UnionPay, Visa and Mastercard account for 80% of all cards
According to Global Payment Cards Data and Forecasts to 2022 study, the continued rapid expansion of the Chinese cards market has helped UnionPay to increase its share of cards to 43% in 2016, and extend its lead over Visa and Mastercard. UnionPay has been the largest scheme globally for card numbers since 2010 and, by the end of 2016, there were more than six billion UnionPay-branded cards in circulation.
UnionPay, Visa and Mastercard collectively account for 80% of cards worldwide. The remainder are T&E schemes (American Express, Diners Club and JCB), Discover and domestic-only bank and private label cards. There are significant country-level differences, however; for example, JCB holds a strong position in its home market of Japan.

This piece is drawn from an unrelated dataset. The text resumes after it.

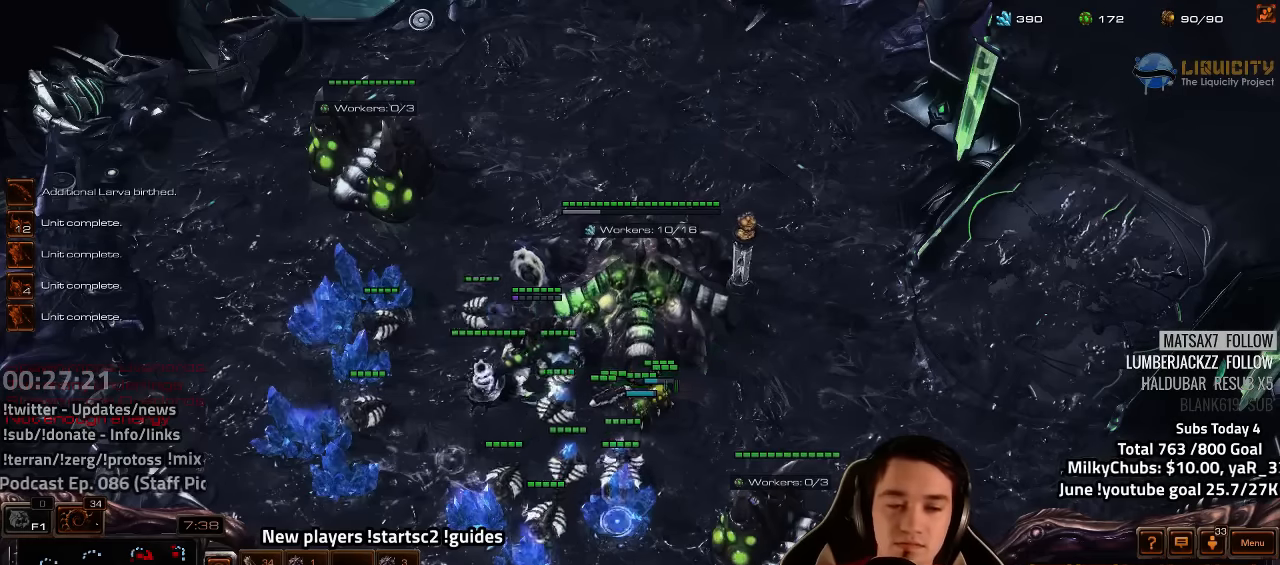
{"keys": ["1", "ctrl"], "events": [[50, "tilde", "down"], [134, "tilde", "up"], [450, "ctrl", "down"], [484, "1", "down"]]}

Share of Payment Cards Worldwide, by Scheme, 2016
Source: Global Payment Cards Data and Forecasts to 2022 (RBR)
UnionPay will focus on overseas expansion as it faces competition in China
UnionPay remains a predominantly domestic scheme. Less than 1% of its cards are issued outside China, mainly in other Asia-Pacific countries, but also in Europe. It continues to expand to new markets and the adoption of its chip standards in six Asia-Pacific countries points to the scheme’s plans to step up its international expansion.
UnionPay will eventually face greater competition in China, with Visa and Mastercard continuing to await clarification from the Chinese regulator before submitting their applications to operate domestically in the country.